- [DATASET RECORDS]:
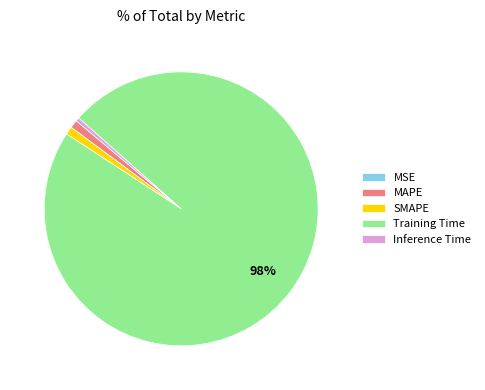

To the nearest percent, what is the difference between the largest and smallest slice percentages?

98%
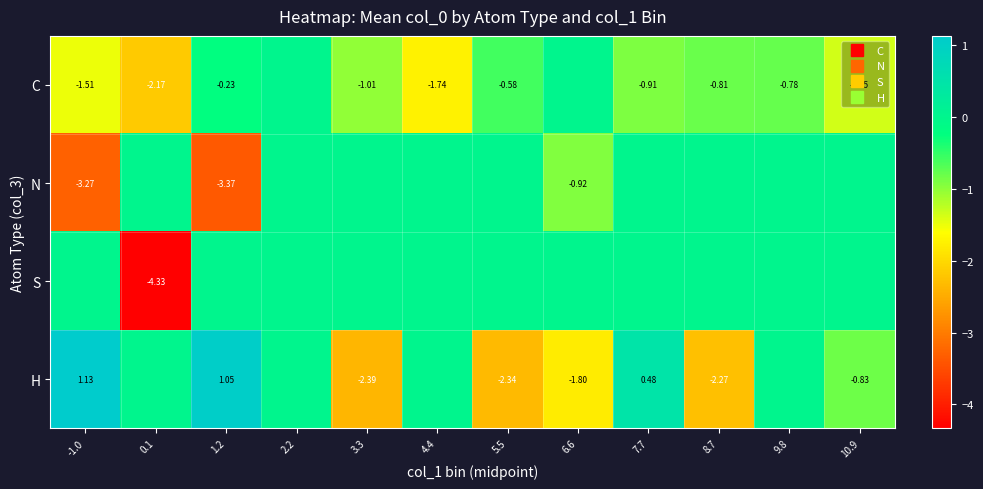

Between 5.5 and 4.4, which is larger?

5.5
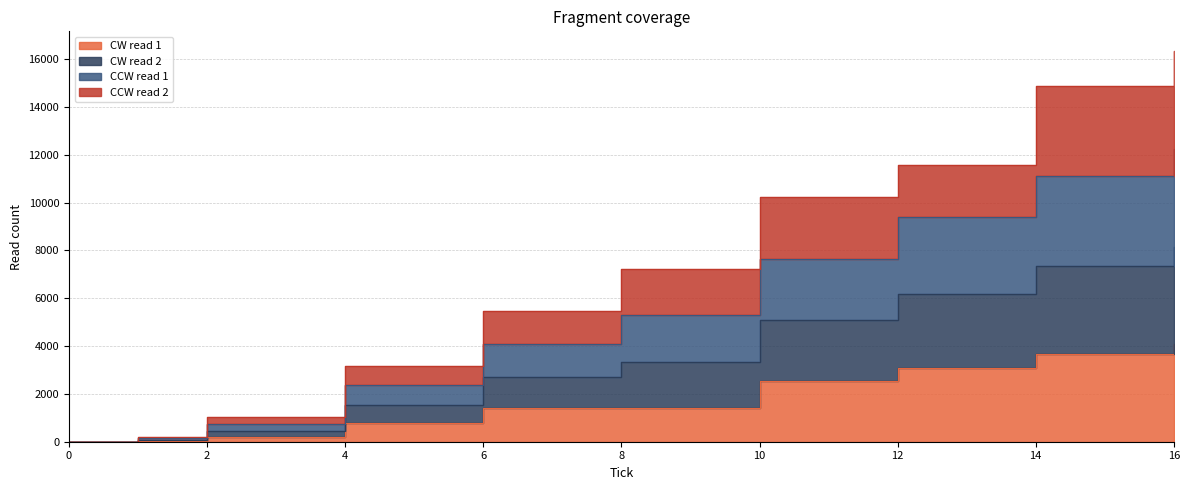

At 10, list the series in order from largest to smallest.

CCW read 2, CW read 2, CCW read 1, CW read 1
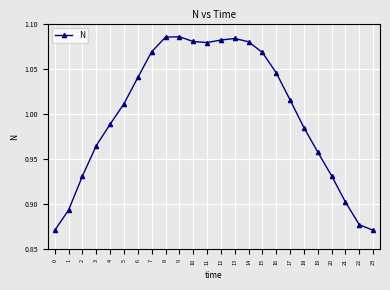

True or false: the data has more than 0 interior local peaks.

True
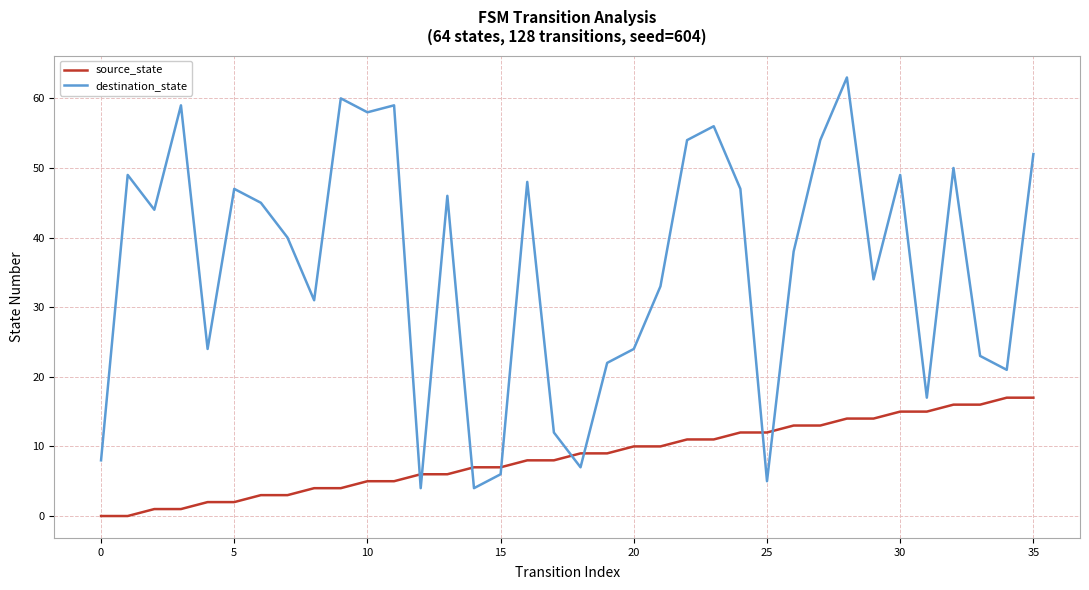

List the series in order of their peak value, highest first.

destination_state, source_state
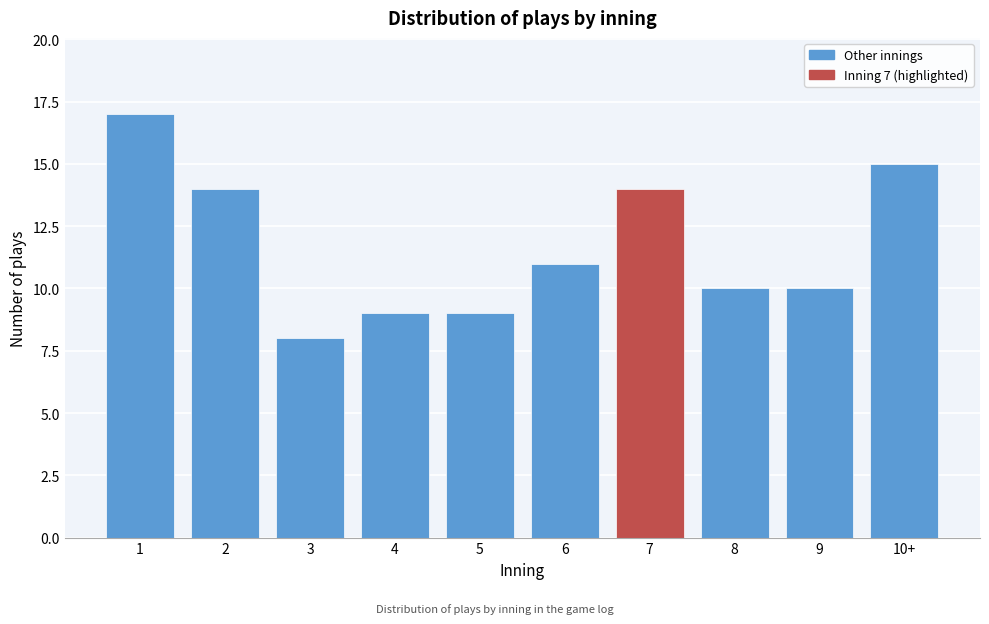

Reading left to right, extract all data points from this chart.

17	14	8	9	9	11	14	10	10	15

- [REQUIRED WORK]:
Can you copy the data above word for word, starting at the line containing "Reading left to" and ending at the final line of the data?

- [FINISHED EXERCISE]:
Reading left to right, extract all data points from this chart.

17	14	8	9	9	11	14	10	10	15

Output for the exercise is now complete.